They are at the 'Why?' stage which is such fun. Nothing is impossible with them. I've heard stories of giant crabs crawling off the roof onto one of their legs, been explained to very seriously that while giraffes can't fly when they're small, they fly very well when they grow up and told that dragons live in Australia. All of these things make complete sense and my explanations of things (which often tend toward the ridiculous) are lapped up. It's like a three person mutual fan club.

Of course, being three comes with many challenges too. We had an early birthday party yesterday, complete with Granny-made lion cake (much fearsome roaring), many balloons festooned around the lounge and a whole bunch of noisy children. One of them got left out playing 'Catch' and was heartbroken. My heart nearly broke for him too and I had to remind myself that all that is part of growing up.
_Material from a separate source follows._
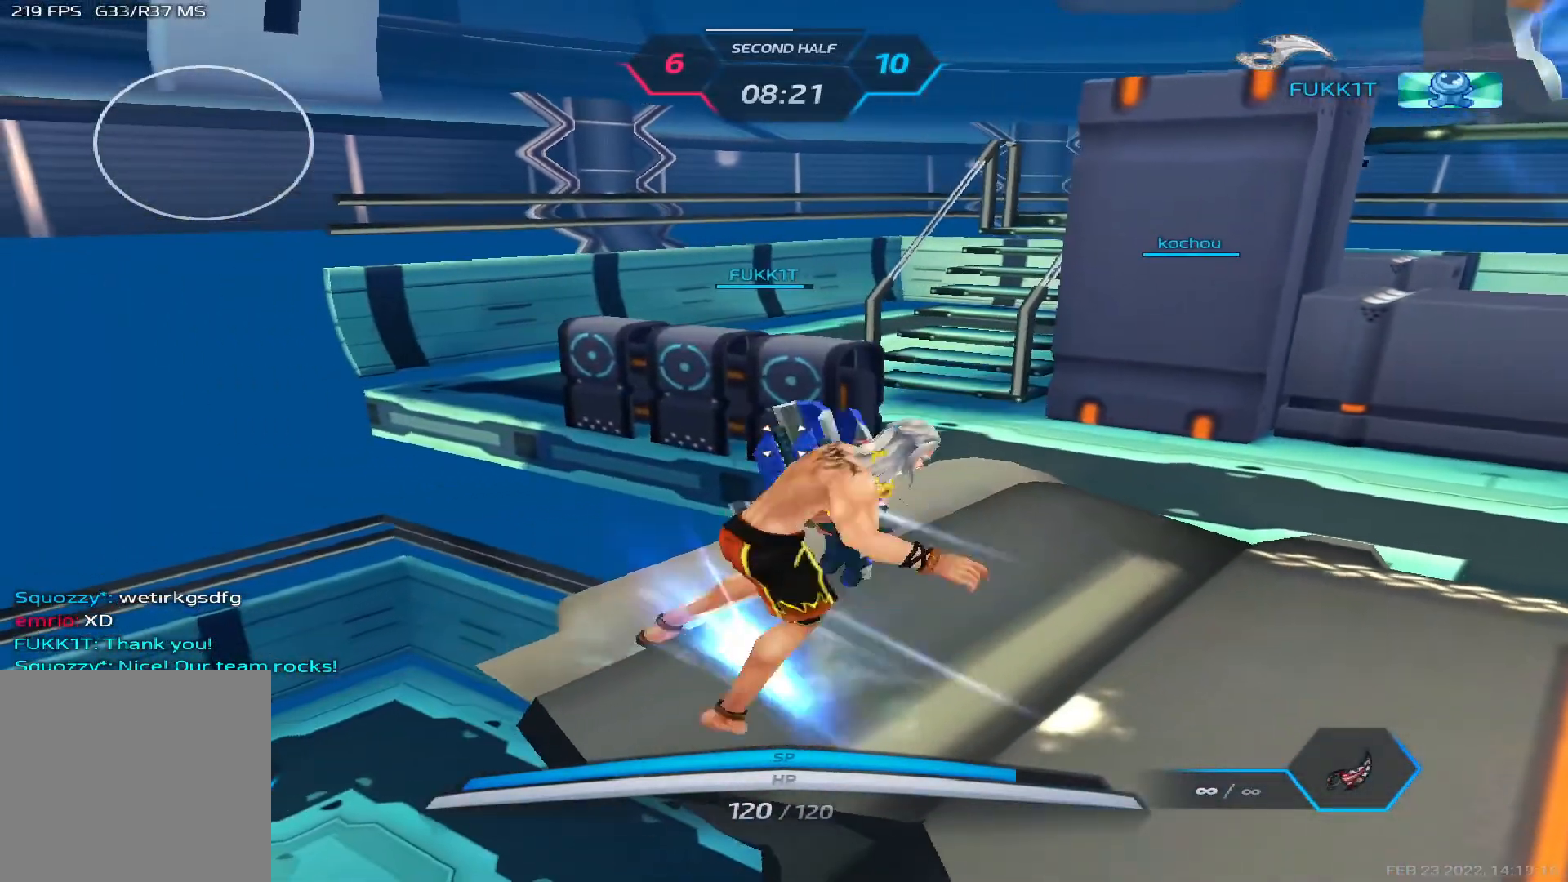
{"keys": ["alt"], "events": [[100, "alt", "down"], [150, "tab", "down"], [283, "tab", "up"]]}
This morning I was sitting in the kitchen having tea after a particularly rigorous game of 'Hit the balloon so high it reaches the ceiling." One of their mothers had cleared up the lounge and put the balloons at the back of the desk in the lounge. Another challenge. He traipsed through to me.

Nephew: Auntie Shiny?
Shiny: Yes?
Nephew: Where's my big balloon?
Shiny: There. On the desk. Can't you see it?
Nephew: Yes. Can I have it?
Shiny: Of course you can. Just go and get it. (Aunt's prerogative(sp?) - I never have to say no)
Nephew: But it's too high.
Shiny: Is it? Did you try?
Nephew: No, I can't.
Shiny: Why? (forgetting the poor mite is not yet three feet tall)
Nephew: If I climb on the table to get it, I might fall down and hurt myself.
Shiny: Fair enough. Shall I come and help you?
Nephew: Yes please.

One forgets how little they are sometimes. It's hard to say no (make that impossible.) I fear I'd be a terrible mother and spoil my children. Those little faces, so unspoilt yet by humanity and the hard things that come with it. It makes me want to keep them safely inside, away from it all. Then I remember all the good things that come with humanity too and the fun to be had out there and all I can do is wish that, at least mostly, those are the bits they'll see.